(RECORDS SHOWN Opens)

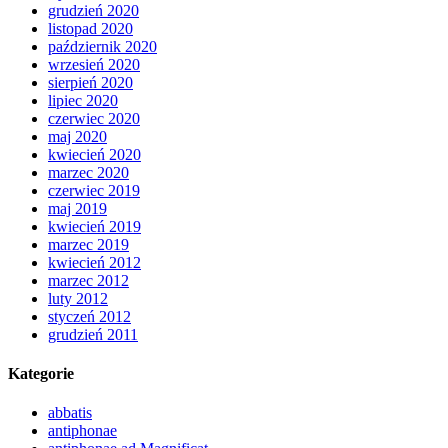
grudzień 2020
listopad 2020
październik 2020
wrzesień 2020
sierpień 2020
lipiec 2020
czerwiec 2020
maj 2020
kwiecień 2020
marzec 2020
czerwiec 2019
maj 2019
kwiecień 2019
marzec 2019
kwiecień 2012
marzec 2012
luty 2012
styczeń 2012
grudzień 2011
Kategorie
abbatis
antiphonae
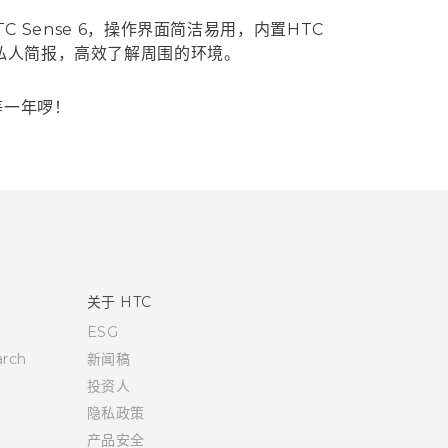
C Sense 6，操作界面简洁易用，内置HTC
的私人简报，高效了解周围的环境。
再等一年啰！
关于 HTC
ESG
rch
新闻稿
投资人
隐私政策
产品安全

(RECORDS SHOWN Closes)

*PROBLEM DETAILS*:
For each record, return its text exactly and leave any picture out.

*COMPLETED TASK*:
grudzień 2020
listopad 2020
październik 2020
wrzesień 2020
sierpień 2020
lipiec 2020
czerwiec 2020
maj 2020
kwiecień 2020
marzec 2020
czerwiec 2019
maj 2019
kwiecień 2019
marzec 2019
kwiecień 2012
marzec 2012
luty 2012
styczeń 2012
grudzień 2011
Kategorie
abbatis
antiphonae
C Sense 6，操作界面简洁易用，内置HTC
的私人简报，高效了解周围的环境。
再等一年啰！
关于 HTC
ESG
rch
新闻稿
投资人
隐私政策
产品安全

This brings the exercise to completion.